§ **WRITTEN TASKS**
- a) According to the Coffee Fest advertising panel recap, how many retail locations has Hidden Grounds Coffee expanded to?
- b) Resume the Coffee Fest advertising panel recap from its last sentence.

In March of 2023, I had the honor of leading three different panel discussions at Coffee Fest in New York. This was the first in-person event I got to attend as a representative of Fresh Cup since relaunching the website in April 2022. To feel the energy and excitement of the coffee industry was invigorating—it reminded me why Fresh Cup exists and who we publish stories for.
The panels we led were so insightful that we wanted to share the most salient points with all our readers. First up is our panel on advertising, where we asked big questions about how to market your coffee brand in 2023 like:
- Should you be spending money on paid advertising? Or is it a good way to light your money on fire?
- Is Facebook still the best ad platform? What about Instagram? And how are brands embracing platforms like TikTok?
- Should a company even have a paid advertising budget?
Robert Sulkow, Director of Marketing at Genuine Origin
Rob is one of the original team members of Genuine Origin, a green coffee supplier serving coffee roasters throughout the United States. Rob leads all marketing—digital and traditional, paid and organic. Rob has over 20 years of experience in digital marketing and has worked for startups and global conglomerates across numerous industries.
Anand Patel, Co-Founder of Hidden Grounds Coffee
In 2013, Anand and his team of coffee devotees decided that the world had suffered enough from the scourge of bad coffee. They took it upon themselves to become the ultimate taste testers, sacrificing their taste buds so their customers don’t have to suffer the same fate. As a result of this process, they’ve expanded their coffee business to seven retail locations.
Here are key insights from our discussion:
Get In Your Customers’ “Consideration Set”
Sulkow opened the panel about coffee marketing in an unlikely place: he asked an audience member if he uses the same toothpaste daily. While he says it’s hard to get people to change such a personal product preference, he encourages people to get in customers’ ‘consideration set,’ or the realm of items, products, and services they might consider using one day. People develop habits—things they know well and stick to, and your marketing budget should focus on becoming part of a potential consumer’s habit.

§ **RAW DATA**
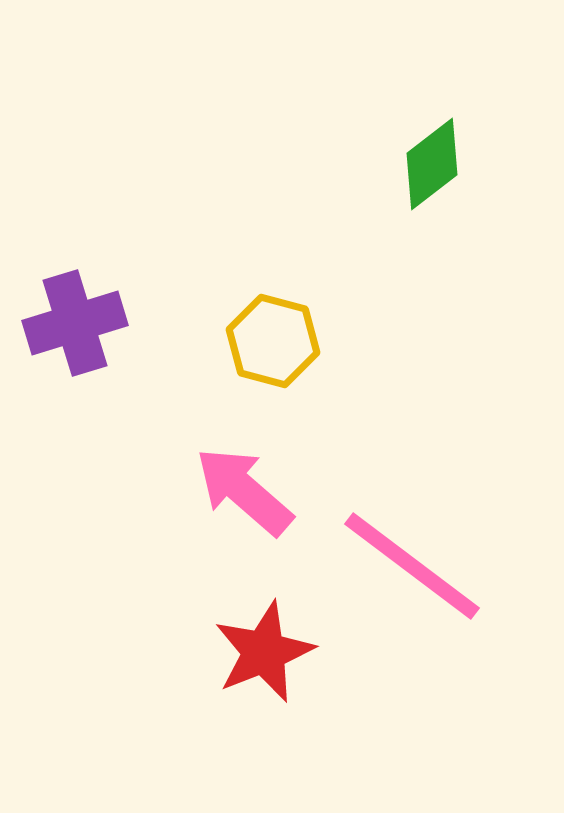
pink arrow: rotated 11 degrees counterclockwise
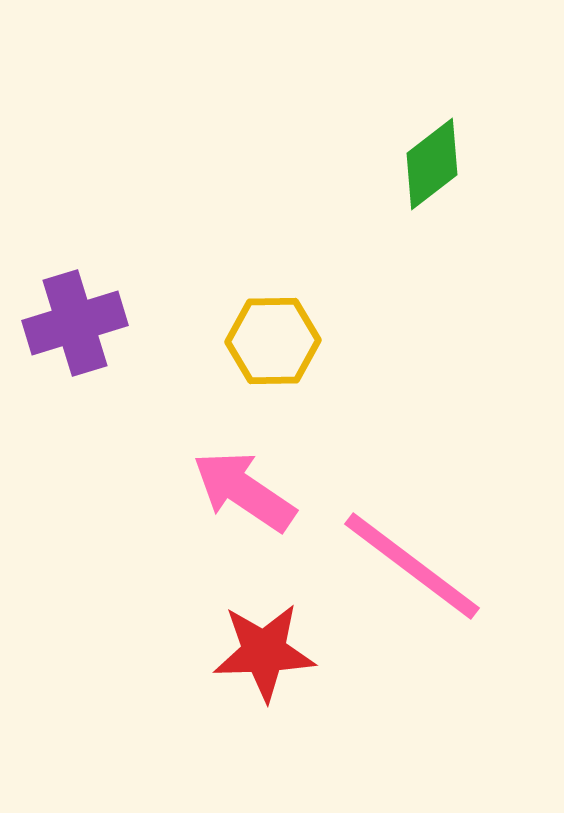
yellow hexagon: rotated 16 degrees counterclockwise
pink arrow: rotated 7 degrees counterclockwise
red star: rotated 20 degrees clockwise
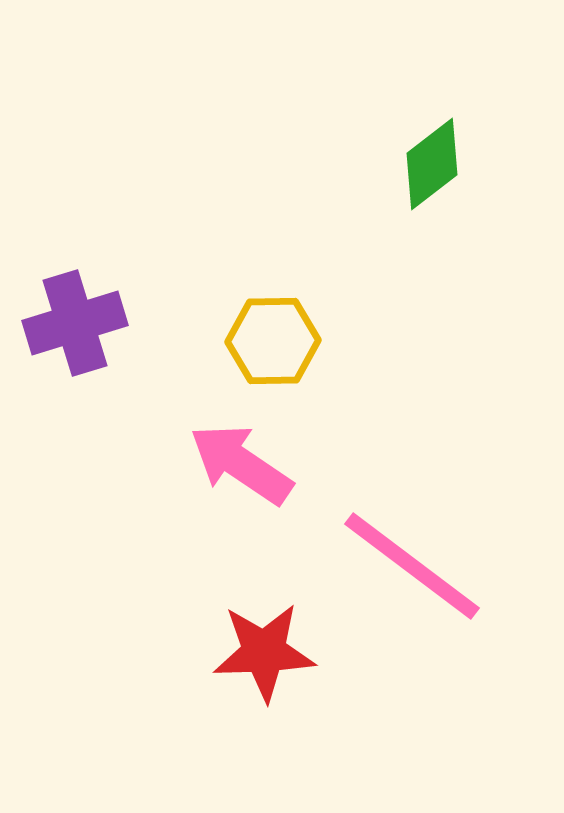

§ **RESULTS FOR THE EXERCISE**
- a) Seven.

- b)
“I need to stay in that consideration set every day, every week, every month—when these roasters come around, and they say, ‘I want to buy green coffee,’ I want to make sure that they’re considering Genuine Origin.”
If you’re unsure how to get into your customer’s consideration set, Sulkow recommends A/B testing or using two different marketing strategies simultaneously to see which customers respond to. Sometimes it can be challenging to strike the right tone or speak to your target audience, so testing different strategies helps determine what works.
Scale Marketing Over Time
When Patel opened the first Hidden Grounds location, he didn’t spend any money on marketing, focusing entirely on quality before looking into advertising and raising brand awareness. “I [got] to the point where I’m extremely secure and proud of the product I’m selling…and once you have that, marketing is one of those things where it’s the percentage representation of your total revenue.”
I need to stay in that consideration set every day, every week, every month—when these roasters come around, and they say, ‘I want to buy green coffee,’ I want to make sure that they’re considering Genuine Origin. Robert Sulkow, Director of Marketing at Genuine Origin
Patel breaks down Hidden Grounds’ marketing budget over time: “I guess the national average is between 7% and 14% of your total revenue. But for us, in our tenth year, it’s gotten all the way to 20%.” But when Hidden Grounds began paid marketing in their second year, they only set aside 4% of their revenue.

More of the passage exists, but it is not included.